The following reporting feeds which work with the metadata of the example feeds in reporting.conf:

  • export-metadata: Writes metadata of DataObjects and Actions to CSV
  • check-constraints: Writes PK violations for tables with primary key defined to CSV

Run with Maven

  1. Set the following environment variable: HADOOP_HOME=/path/to/hadoop (see https://github.com/smart-data-lake/smart-data-lake).
  2. Change to the examples project (io.smartdatalake:sdl-examples).
  3. Execute all examples: mvn clean verify

Note: To execute a single example:

 mvn clean package exec:exec -Dexec.executable="java" -Dexec.args="-classpath %classpath io.smartdatalake.app.LocalSmartDataLakeBuilder --feed-sel <regex-pattern> --config <path-to-projectdir>/src/main/resources" -Dexec.workingdir="target"

(requires Maven 3.3.1 or later)

Run Example (IntelliJ on Windows)

  1. Ensure, that the directory src/main/resources is configured as a resource directory in IntelliJ (File - Project Structure - Modules).

    It contains the global.conf, samples.conf and reports.conf configuration files that defines the example feeds.

  2. Configure and run the following run configuration in IntelliJ IDEA:

    • Main class: io.smartdatalake.app.LocalSmartDataLakeBuilder
    • Program arguments: --feed-sel <regex-feedname-selector> --config $ProjectFileDir$/src/main/resources
    • Working directory: /path/to/sdl-examples/target or just target
    • Environment variables:

Programmatic Access to Data Objects (e.g.
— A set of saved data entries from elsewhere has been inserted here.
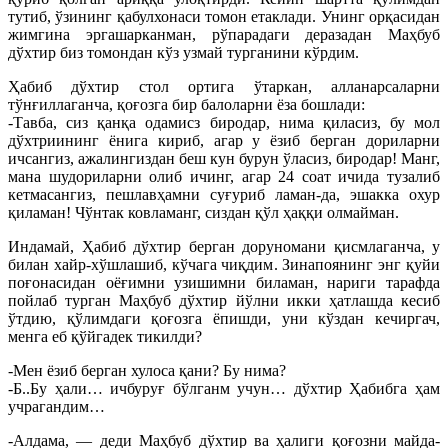
тутиб, ўзининг қабулхонаси томон етаклади. Унинг орқасидан
жимгина эргашарканман, рўпарадаги деразадан Маҳбуб
дўхтир биз томондан кўз узмай турганини кўрдим.
Ҳабиб дўхтир стол ортига ўтаркан, алланарсаларни
тўнғиллаганча, қоғозга бир балоларни ёза бошлади:
-Тавба, сиз қанқа одамисз биродар, нима қиласиз, бу мол
дўхтриининг ёнига кириб, агар у ёзиб берган дориларни
ичсангиз, ажалингиздан беш кун бурун ўласиз, биродар! Манг,
мана шудориларни олиб ичинг, агар 24 соат ичида тузалиб
кетмасангиз, пешлавҳамни суғуриб ламан-да, эшакка охур
қиламан! Чўнтак ковламанг, сиздан қўл ҳаққи олмайман.
Индамай, Ҳабиб дўхтир берган доруномани қисмлаганча, у
билан хайр-хўшлашиб, кўчага чиқдим. Зинапоянинг энг қуйи
поғонасидан оёғимни узишимни биламан, нариги тарафда
пойлаб турган Маҳбуб дўхтир йўлни икки ҳатлашда кесиб
ўтдию, қўлимдаги қоғозга ёпишди, уни кўздан кечиргач,
менга еб қўйгадек тикилди?
-Мен ёзиб берган хулоса қани? Бу нима?
-Б..Бу ҳали… ичбуруғ бўлганм учун… дўхтир Ҳабибга ҳам
учрагандим…
-Алдама, — деди Маҳбуб дўхтир ва ҳалиги қоғозни майда-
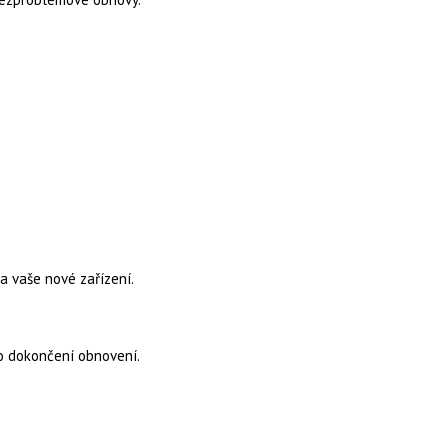
a vaše nové zařízení.
po dokončení obnovení.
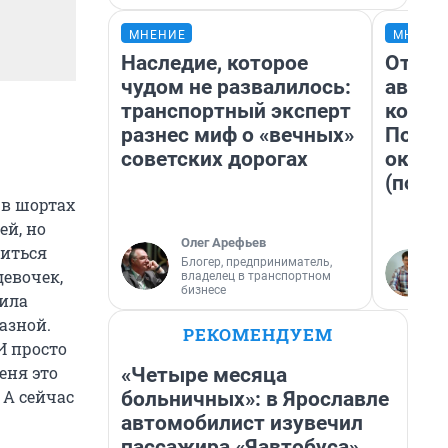
МНЕНИЕ
МНЕНИ
Наследие, которое
От су
чудом не развалилось:
автоб
транспортный эксперт
конди
разнес миф о «вечных»
Почем
советских дорогах
оказа
(почти
 в шортах
ей, но
Олег Арефьев
виться
Блогер, предприниматель,
евочек,
владелец в транспортном
бизнесе
дила
азной.
РЕКОМЕНДУЕМ
И просто
еня это
«Четыре месяца
 А сейчас
больничных»: в Ярославле
автомобилист изувечил
пассажира «Яавтобуса»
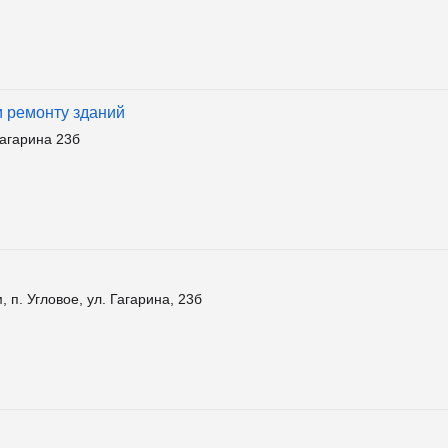
 ремонту зданий
агарина 23б
 п. Угловое, ул. Гагарина, 23б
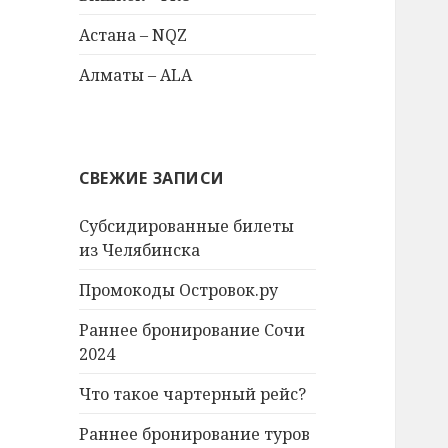
Астана – NQZ
Алматы – ALA
СВЕЖИЕ ЗАПИСИ
Субсидированные билеты
из Челябинска
Промокоды Островок.ру
Раннее бронирование Сочи
2024
Что такое чартерный рейс?
Раннее бронирование туров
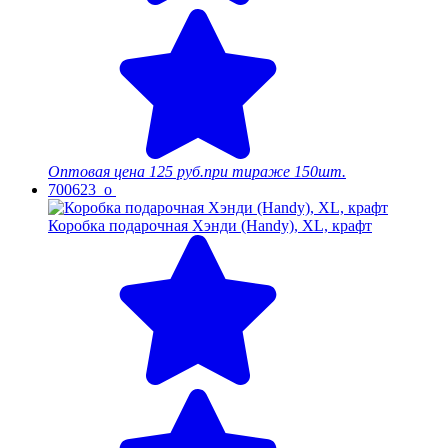
Оптовая цена
125 руб.
при тираже 150шт.
700623_o
Коробка подарочная Хэнди (Handy), XL, крафт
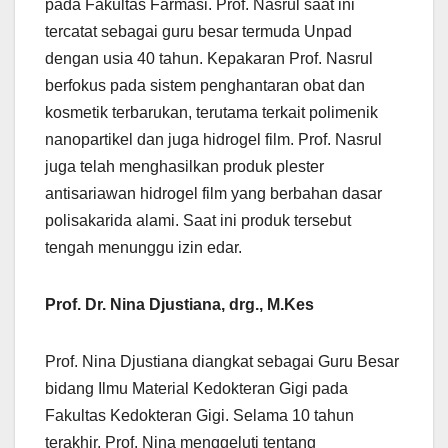
pada Fakultas Farmasi. Prof. Nasrul saat ini
tercatat sebagai guru besar termuda Unpad
dengan usia 40 tahun. Kepakaran Prof. Nasrul
berfokus pada sistem penghantaran obat dan
kosmetik terbarukan, terutama terkait polimenik
nanopartikel dan juga hidrogel film. Prof. Nasrul
juga telah menghasilkan produk plester
antisariawan hidrogel film yang berbahan dasar
polisakarida alami. Saat ini produk tersebut
tengah menunggu izin edar.
Prof. Dr. Nina Djustiana, drg., M.Kes
Prof. Nina Djustiana diangkat sebagai Guru Besar
bidang Ilmu Material Kedokteran Gigi pada
Fakultas Kedokteran Gigi. Selama 10 tahun
terakhir, Prof. Nina menggeluti tentang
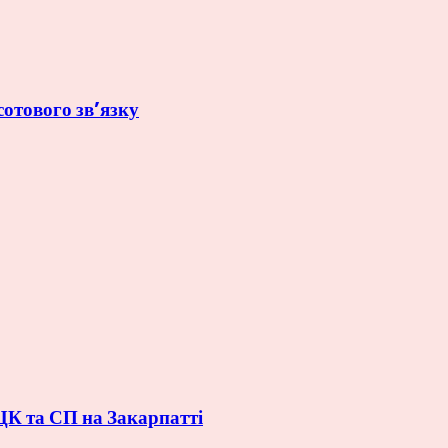
отового зв’язку
ЦК та СП на Закарпатті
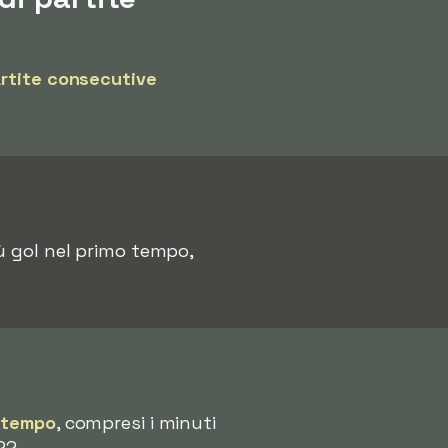
artite consecutive
iù gol nel primo tempo,
 tempo
, compresi i minuti
22.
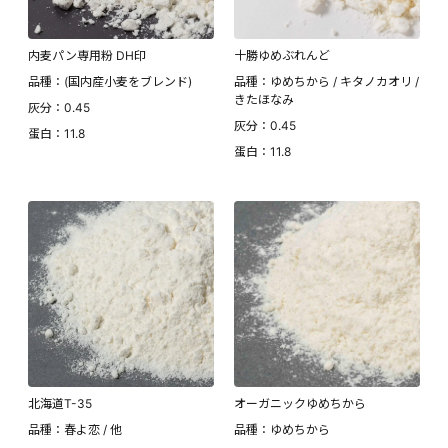
内麦パン専用粉 DH印
十勝ゆめぶれんど
品種：(国内産小麦をブレンド)
品種：ゆめちから / キタノカオリ /
きたほなみ
灰分：0.45
灰分：0.45
蛋白：11.8
蛋白：11.8
北海道T-35
オーガニックゆめちから
品種：春よ恋 / 他
品種：ゆめちから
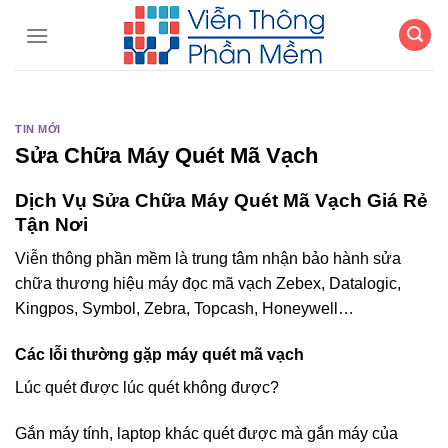
Chuyển
đến
nội
dung
TIN MỚI
Sửa Chữa Máy Quét Mã Vạch
Dịch Vụ Sửa Chữa Máy Quét Mã Vạch Giá Rẻ
Tận Nơi
Viễn thông phần mềm là trung tâm nhận bảo hành sửa
chữa thương hiệu máy đọc mã vạch Zebex, Datalogic,
Kingpos, Symbol, Zebra, Topcash, Honeywell…
Các lỗi thường gặp máy quét mã vạch
Lúc quét được lúc quét không được?
Gắn máy tính, laptop khác quét được mà gắn máy của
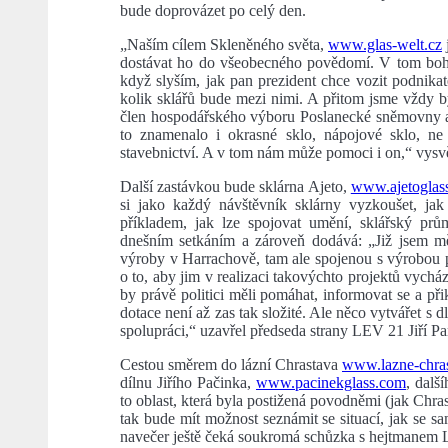
bude doprovázet po celý den.
„Naším cílem Skleněného světa,
www.glas-welt.cz
dostávat ho do všeobecného povědomí. V tom bohuže
když slyším, jak pan prezident chce vozit podnikate
kolik sklářů bude mezi nimi. A přitom jsme vždy by
člen hospodářského výboru Poslanecké sněmovny a 
to znamenalo i okrasné sklo, nápojové sklo, n
stavebnictví. A v tom nám může pomoci i on,“ vysv
Další zastávkou bude sklárna Ajeto,
www.ajetoglass
si jako každý návštěvník sklárny vyzkoušet, j
příkladem, jak lze spojovat umění, sklářský prům
dnešním setkáním a zároveň dodává: „Již jsem m
výroby v Harrachově, tam ale spojenou s výrobou piv
o to, aby jim v realizaci takovýchto projektů vycház
by právě politici měli pomáhat, informovat se a při
dotace není až zas tak složité. Ale něco vytvářet s 
spolupráci,“ uzavřel předseda strany LEV 21 Jiří P
Cestou směrem do lázní Chrastava
www.lazne-chras
dílnu Jiřího Pačinka,
www.pacinekglass.com
, dalš
to oblast, která byla postižená povodněmi (jak Chra
tak bude mít možnost seznámit se situací, jak se 
navečer ještě čeká soukromá schůzka s hejtmanem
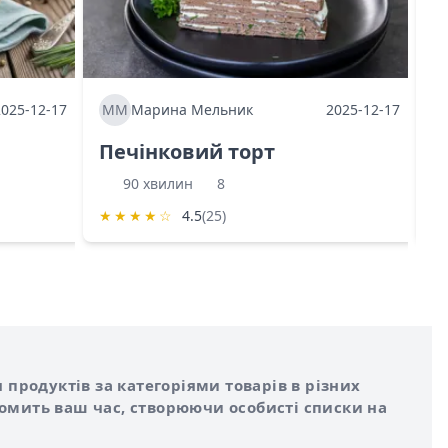
2025-12-17
ММ
Марина Мельник
2025-12-17
М
Печінковий торт
К
90 хвилин
8
★
★
★
★
☆
4.5
(25)
★
 продуктів за категоріями товарів в різних
номить ваш час, створюючи особисті списки на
Notebooks)

To programmatically access DataObjects for testing the config or interactive exploration in Notebooks, see ProgrammaticAccessDemo

Run Python PySpark example feed

To run feed ab-python-transform you need to install Python and PySpark. In IntelliJ this can be achieved by the following steps:

  1. Download and install python version 3.7. Note that version 3.8 only works from spark 3.0 (SPARK-29536).
  2. Install IntelliJ Python plugin.
  3. Configure additional Python SDK as "Virtualenv Environment" in "Project Structure". Install to directory /venv.
  4. Configure additional Module "Python Interpreter" module in "Project Structure".
  5. Open requirements.txt in project root dir. IntelliJ should now download and install python packages to virtualenv.
  6. Make sure your "Run Configuration" has set environment variable "PYTHONPATH" to "/venv/Lib/site-packages" (assuming virtualenv is installed to /venv).
  7. Make sure your "Run Configuration" has extended environment variable "PATH" to "/venv/Scripts;$PATH$" in order to use the right Python binary version.

Now you should be able to run feed ab-python-transform. Note that if there are problems with the python transform there is an PythonTransformationException thrown, but the real python execution error is written some lines above in the logs/stdout.